Lastly, there's battery life. Without qualification, we'd say this is the single biggest factor to pay attention to when purchasing a netbook. Considering that the specifications will all be generally the same, you don't need to spin your wheels long trying to find one with the quickest CPU. However, if you're looking for a netbook, chances are you care greatly about how long it'll last without needing a recharge. If so, you'll certainly want to have a look at Asus' Eee PC 1000HE and Eee PC 1005HA, as well as Lenovo's IdeaPad S10-2. All three of these machines exhibited excellent battery life in our testing, with each hanging on for well over four hours in "real-world" use. As we alluded to, we'd definitely consider an extra long battery a great reason to pay a small premium. Trust us--having just enough juice to finish off that report before boarding a long flight is priceless.

To wrap this section up, we should also mention a few of the more subtle differentiating factors to consider when mulling a netbook purchase. A few netbooks have three USB 2.0 sockets, while most have two. Obviously we'd opt for the ones with three if given the chance. Also, some netbooks have a built-in flash card reader, which is definitely handy. Most netbooks are stuck with a glossy display; to date, the only one we've seen with a matte panel (which we greatly prefer due to reduced reflections when used outdoors) is OCZ Technology's Neutrino, a netbook which
we reviewed just a few months back.

Finally, it's worth checking out the percent-of-full-size of  a netbook's keyboard. Some are around 88% of full-size, others are closer to 100%. If you'll be typing much at all, you'll want a keyboard as close to 100% as possible in order to avoid errors and curb frustrations. Also, it's worth investigating whether the trackpad is multi-touch or not. Asus' Eee PC 1000HE has a multi-touch trackpad, but most netbooks do not. A few support scrolling gestures at best, which is certainly better than nothing.

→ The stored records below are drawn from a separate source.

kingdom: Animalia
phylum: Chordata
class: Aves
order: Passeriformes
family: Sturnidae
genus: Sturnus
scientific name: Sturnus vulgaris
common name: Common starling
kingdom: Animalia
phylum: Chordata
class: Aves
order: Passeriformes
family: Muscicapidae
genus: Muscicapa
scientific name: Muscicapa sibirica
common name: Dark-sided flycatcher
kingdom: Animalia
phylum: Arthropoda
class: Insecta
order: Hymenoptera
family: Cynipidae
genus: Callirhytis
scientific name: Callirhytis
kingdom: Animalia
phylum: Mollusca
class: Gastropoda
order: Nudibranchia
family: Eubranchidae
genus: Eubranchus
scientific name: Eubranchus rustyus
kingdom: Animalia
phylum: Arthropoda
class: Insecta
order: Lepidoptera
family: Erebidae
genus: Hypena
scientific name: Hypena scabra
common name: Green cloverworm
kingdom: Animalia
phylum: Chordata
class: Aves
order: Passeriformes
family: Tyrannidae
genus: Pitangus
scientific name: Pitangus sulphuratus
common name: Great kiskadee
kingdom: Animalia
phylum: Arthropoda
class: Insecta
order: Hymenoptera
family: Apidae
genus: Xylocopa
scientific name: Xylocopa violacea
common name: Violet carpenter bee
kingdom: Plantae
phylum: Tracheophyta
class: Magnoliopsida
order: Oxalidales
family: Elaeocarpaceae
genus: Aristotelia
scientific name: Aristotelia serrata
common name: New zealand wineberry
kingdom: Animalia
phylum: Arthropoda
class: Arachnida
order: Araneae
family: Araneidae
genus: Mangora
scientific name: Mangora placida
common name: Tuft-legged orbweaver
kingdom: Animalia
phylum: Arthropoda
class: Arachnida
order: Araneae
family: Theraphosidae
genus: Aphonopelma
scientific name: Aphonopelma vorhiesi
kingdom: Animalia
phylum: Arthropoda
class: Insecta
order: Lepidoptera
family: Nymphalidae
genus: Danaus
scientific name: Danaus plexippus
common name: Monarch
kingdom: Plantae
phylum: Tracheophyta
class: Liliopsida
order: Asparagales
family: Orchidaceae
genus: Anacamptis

Here are a few specific things we'd look for on a netbook:
  • 1.66GHz Atom N280 CPU (currently the best you can get on a WinXP-based netbook)
  • Three USB 2.0 ports (we've yet to see a netbook with more, but we've seen plenty with less)
  • At least four hours of "real-world" battery life (it's a "netbook," shouldn't it get great battery life?)
  • An 11.6" display (and thus, a larger keyboard)
  • Multi-touch trackpad (these are productivity boosters)
  • Matte display (better for working outdoors and in brightly-lit rooms)
  • NVIDIA's Ion platform (far superior to Intel's GMA xxx graphics, which can barely handle 720p; Ion easily enables high-def content playback)
Here are a few specific things we'd prefer to avoid on a netbook:
  • Intel Z-series Atom CPU (only available in single core configuration, no HyperThreading, generally reserved for less demanding MIDs and UMPCs)
  • No multi-card reader (an onboard flash reader can come in handy!)
  • Price tag of over $400 (too many suitable options for under $350 are available)
  • Sub-10" display (no reason to strain your eyes with so many 10"+ options)
  • Super cramped keyboard (you'll be typing a lot; you'll need a keyboard you like/love)
In closing, we should mention that Windows 7 will hopefully change the landscape of netbooks in the not too distant future, but it won't happen overnight. Even if machines start to ship with Windows 7 Starter Edition in the winter, we don't anticipate any major hardware overhauls until mid-2010. And even then, upgrades like 2-3GB of RAM, faster CPUs and discrete GPUs will push the prices into the "thin-and-light" range, a segment we'll be addressing next.